Athletes & Celebrities

Ripped and Bad to the Bone

From Oz to this month's Pompeii, action star Adewale Akinnyouye-Agbaje still loves playing the bad guy.

Ripped and Bad to the Bone

M&F: How much training did you have to do for your new movie, Pompeii?

AA: That’s all we did! I got up to Canada and (costar) Kit Harington had arrived maybe a week before me, and we had to go crazy for six weeks. I lost 35 pounds. It was insane. I would never advise it. I had a trainer, a nutritionist, and physical therapist.

What was the regimen like?

My day was an hour run in the morning, and then we’d get to the set and we’d do two hours of fight training. We’d take a break for an hour, and then we’d do an hour of weight training with a trainer. Then we’d take another break for an hour, and we’d review the training for half an hour, and then you’d go home and do another hour running. I did that for four weeks. I actually got sick doing it—it was cold, and I got a chest infection. But you just had to fight through it.

What was it like working with kit? (Harington also stars in Game of Thrones.)

He’s great. He’s 27, and he’s so focused and professional. I was like, “Man, if I had that attitude when I was that age, I’d be a billionaire by now.” He’s carrying the movie. The way he just gravitated toward responsibility was admirable.

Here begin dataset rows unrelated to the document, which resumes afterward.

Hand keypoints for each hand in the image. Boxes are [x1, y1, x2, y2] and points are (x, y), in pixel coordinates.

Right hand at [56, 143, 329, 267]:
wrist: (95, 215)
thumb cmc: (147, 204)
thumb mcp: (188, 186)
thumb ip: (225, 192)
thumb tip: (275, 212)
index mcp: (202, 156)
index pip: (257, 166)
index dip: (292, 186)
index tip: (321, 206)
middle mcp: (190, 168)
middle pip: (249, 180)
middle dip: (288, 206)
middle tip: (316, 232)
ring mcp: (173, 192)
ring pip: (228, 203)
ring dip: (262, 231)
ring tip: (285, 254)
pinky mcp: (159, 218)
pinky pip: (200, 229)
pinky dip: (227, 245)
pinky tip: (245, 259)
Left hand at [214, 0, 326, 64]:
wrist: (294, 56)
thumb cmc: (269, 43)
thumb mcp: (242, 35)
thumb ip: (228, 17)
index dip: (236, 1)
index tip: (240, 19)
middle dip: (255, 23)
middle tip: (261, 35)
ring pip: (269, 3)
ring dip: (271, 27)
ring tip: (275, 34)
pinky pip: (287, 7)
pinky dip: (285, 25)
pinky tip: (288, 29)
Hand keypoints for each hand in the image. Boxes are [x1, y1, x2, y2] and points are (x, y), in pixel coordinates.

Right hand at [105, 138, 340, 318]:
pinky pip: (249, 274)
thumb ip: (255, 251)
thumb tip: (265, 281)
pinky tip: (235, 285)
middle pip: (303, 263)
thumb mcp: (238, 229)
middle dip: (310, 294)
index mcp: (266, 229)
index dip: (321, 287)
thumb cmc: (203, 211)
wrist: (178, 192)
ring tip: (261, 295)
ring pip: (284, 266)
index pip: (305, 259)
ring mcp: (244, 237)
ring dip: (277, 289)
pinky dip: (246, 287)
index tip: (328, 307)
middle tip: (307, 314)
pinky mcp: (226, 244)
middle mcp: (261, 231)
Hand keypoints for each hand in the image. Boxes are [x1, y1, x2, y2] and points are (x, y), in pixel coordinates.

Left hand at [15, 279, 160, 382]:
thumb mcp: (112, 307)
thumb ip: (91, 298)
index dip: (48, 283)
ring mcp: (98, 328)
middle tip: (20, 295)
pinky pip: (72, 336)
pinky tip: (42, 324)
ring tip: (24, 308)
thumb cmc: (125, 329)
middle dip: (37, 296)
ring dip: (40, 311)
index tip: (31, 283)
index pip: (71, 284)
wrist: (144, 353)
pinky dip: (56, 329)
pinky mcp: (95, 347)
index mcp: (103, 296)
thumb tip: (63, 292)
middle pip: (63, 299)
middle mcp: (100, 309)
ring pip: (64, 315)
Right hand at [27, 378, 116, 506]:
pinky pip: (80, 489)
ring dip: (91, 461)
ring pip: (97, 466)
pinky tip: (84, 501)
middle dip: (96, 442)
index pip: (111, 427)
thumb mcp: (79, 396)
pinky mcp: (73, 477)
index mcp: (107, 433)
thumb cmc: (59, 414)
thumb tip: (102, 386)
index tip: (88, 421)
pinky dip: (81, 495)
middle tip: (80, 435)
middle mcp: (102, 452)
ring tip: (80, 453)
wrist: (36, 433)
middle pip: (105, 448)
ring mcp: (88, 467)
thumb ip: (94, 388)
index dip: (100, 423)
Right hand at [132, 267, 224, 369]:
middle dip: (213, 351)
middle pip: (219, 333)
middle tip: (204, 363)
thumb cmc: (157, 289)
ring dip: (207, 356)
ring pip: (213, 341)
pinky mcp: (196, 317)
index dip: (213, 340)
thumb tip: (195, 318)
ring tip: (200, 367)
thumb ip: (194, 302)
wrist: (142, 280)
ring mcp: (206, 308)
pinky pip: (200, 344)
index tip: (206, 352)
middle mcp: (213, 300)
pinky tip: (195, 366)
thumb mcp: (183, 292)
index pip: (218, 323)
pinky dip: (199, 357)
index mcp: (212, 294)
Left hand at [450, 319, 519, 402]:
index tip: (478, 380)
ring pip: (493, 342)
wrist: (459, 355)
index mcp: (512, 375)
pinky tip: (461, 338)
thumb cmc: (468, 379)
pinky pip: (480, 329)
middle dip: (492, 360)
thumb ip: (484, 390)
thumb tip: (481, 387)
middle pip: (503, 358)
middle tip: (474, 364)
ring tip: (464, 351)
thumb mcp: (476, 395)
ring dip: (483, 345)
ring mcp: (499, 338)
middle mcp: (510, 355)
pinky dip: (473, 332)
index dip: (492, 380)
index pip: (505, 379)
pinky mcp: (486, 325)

Do you have an athletic background?

I run, I swim, and I cycle. I used to play soccer quite a bit in England where I grew up. I’d always been quite lean, but the size came in when I just started working out in the gym. And with the consistent training and working out over the years, the muscles just adapted. When I was doing Oz I was working out like a beast, because we had the gym on set and in between takes—it was boredom. It was like we were in prison for real, so we’d hit the weights. We tested one another with the reps, and it was great for the character because going straight out of the gym, you were pumped and you’d do the scene. Being a black guy that’s more than six feet, the industry will gravitate to you as a bad guy or a tough guy.

You’ve expressed a desire to play the comic book hero Black Panther. Are you going to get out of playing villains?

I love playing the bad-guy roles. They’re a lot of fun and there’s so much freedom in them: There are fewer moral boundaries. I think where the change in career really hap- pens is when you become the leading man, as opposed to the support character. Whether in an action movie or a rom-com, as the Black Panther or Luke Cage. I think the timing is more right than it’s ever been for a black superhero, and Marvel is leading the charge by putting so many African- Americans in the films. I think the time is right. For me, it would be lovely to take it to the next level.